Friends,
At the ripe old age of 30 I have finally decided to take charge of my health. My wake up call? The scale.
242 pounds. I could not believe the number on the scale as I stood there at the doctor’s office during my annual physical. Why was I so surprised? There were many indicators of how out of control my weight had gotten. I kept cycling through the same outfits because they were the only ones that fit. It was almost impossible to cross my legs without the help of my hand. I was winded playing with my daughter. I wanted to sleep all the time.
I was surprised when my doctor said that I was healthy. I was not diabetic. No aches and pains. Blood pressure was normal. However I knew that just because I was healthy now, it didn’t mean it was going to stay that way. I needed to take action.
In this blog I will document my weight-loss journey. I think it’s important that we all openly discuss weight loss struggles and support each other. I know that I can’t embark on this journey alone and expect to be successful. I’ve tried that before.
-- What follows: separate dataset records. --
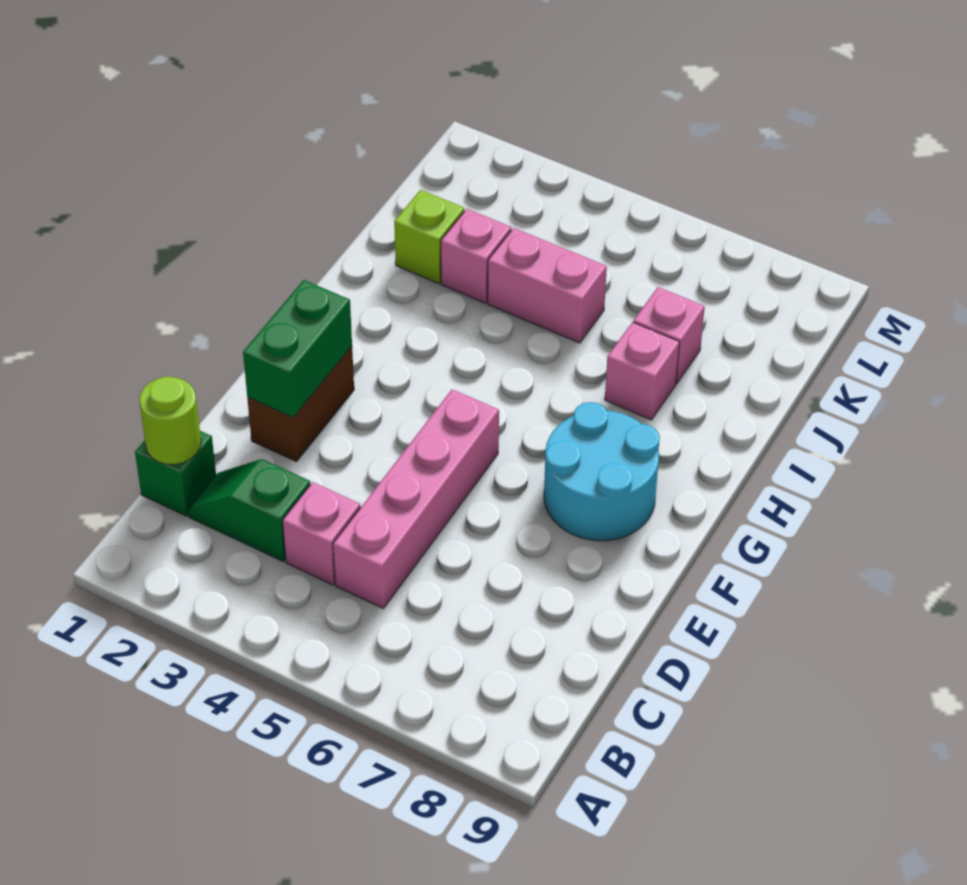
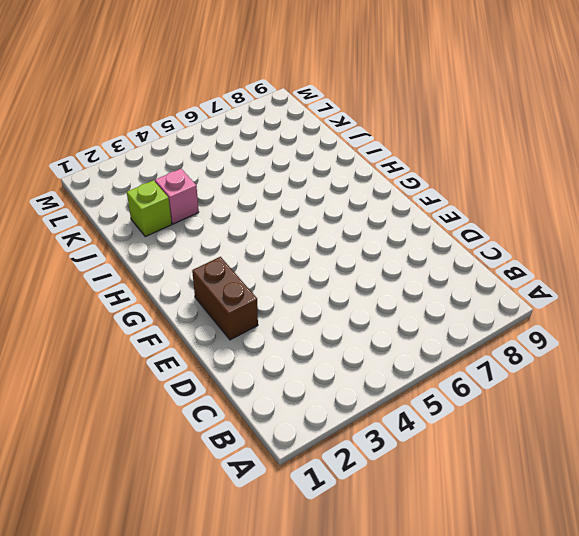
none -> green 1x1 brick [135,431,216,516]
none -> green 1x2 slope [188,459,310,562]
none -> pink 1x1 brick [283,482,361,585]

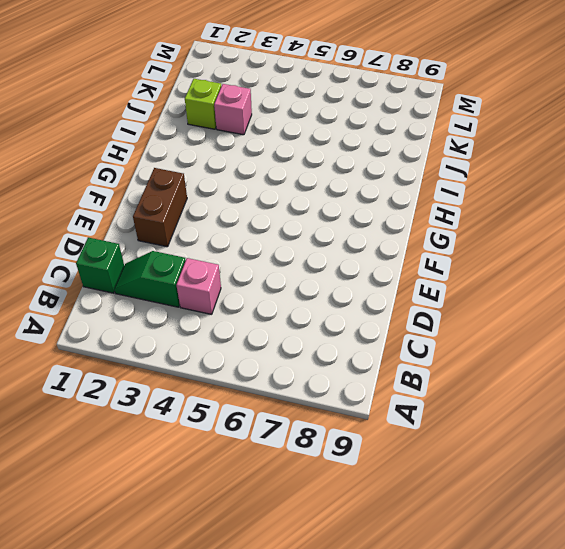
none -> pink 1x4 brick [333,389,499,609]
none -> cyan 2x2 round brick [544,402,660,541]
none -> pink 1x1 brick [605,322,680,420]

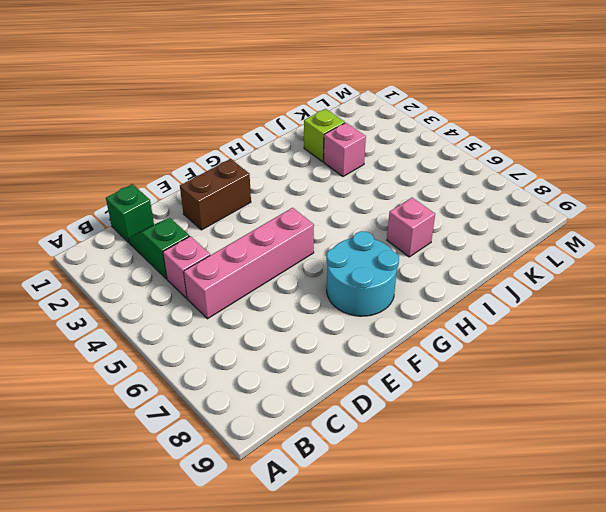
none -> pink 1x2 brick [488,228,607,343]
none -> pink 1x1 brick [633,287,705,384]
none -> lime 1x1 round brick [139,377,201,465]

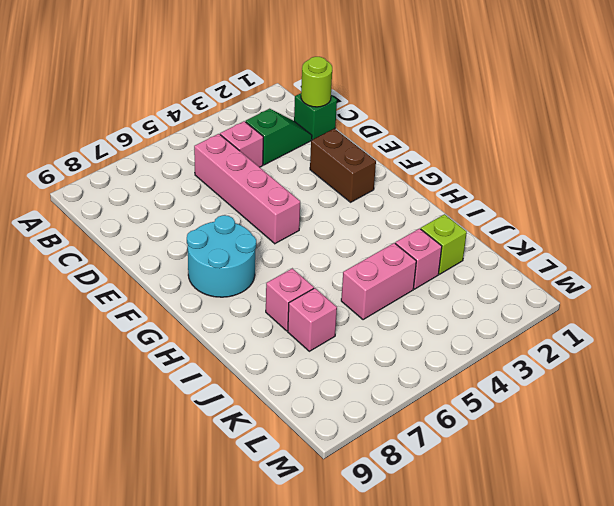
none -> green 1x2 brick [243,280,352,417]

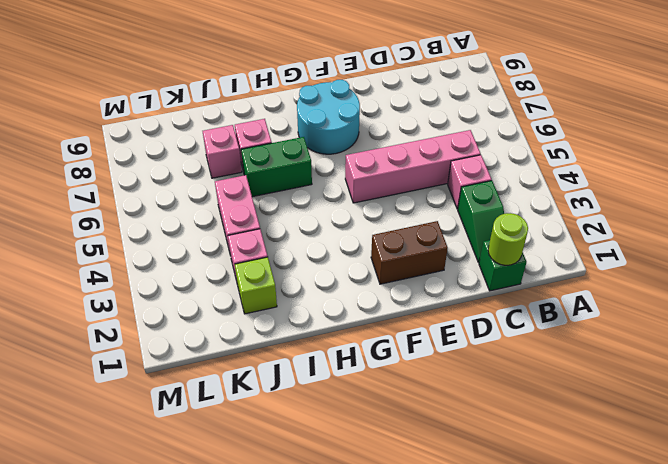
green 1x2 brick [241,137,312,197] -> green 1x2 brick moved to [243,280,352,417]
I hope to be able to connect with others going through the same journey and at best I hope to inspire somebody to begin their weight loss journey.
La Vinia says
Thank you so much for what you said it has encouraged me because I have struggled through the same thing thinking I can do it by myself and I do need assistance from others and to talk about weight loss and the struggles that I’m having and hear the struggles of others so that I can continue on knowing that I’m not alone I really really need to lose 20 pounds I’ve been trying for some years now and I keep getting stuck with going back and forth eating the same food getting happy if I lose a few pounds and thinking I have forever to do it and pick the pounds back up again and now it’s just like I’m at the giving up Point like it’s never going to happen I keep fighting for it and I can’t do it and I had to realize I can’t do it by myself and I do need others and I need to discipline myself and follow the damn instructions I will be fine so that is my struggle following the damn instructions and stop thinking it is so easy and I should be able to do it by myself .. beating myself up… knowing that I cannot do it by myself.
Jules says
La Vinia you can do it! It does require a tremendous effort on our part because we have to change our habits and re-learn what we have lived with our entire lives. It does get uncomfortable sometimes, but nobody can do this for us. We have to do it ourselves. I wish you the best of luck on your journey!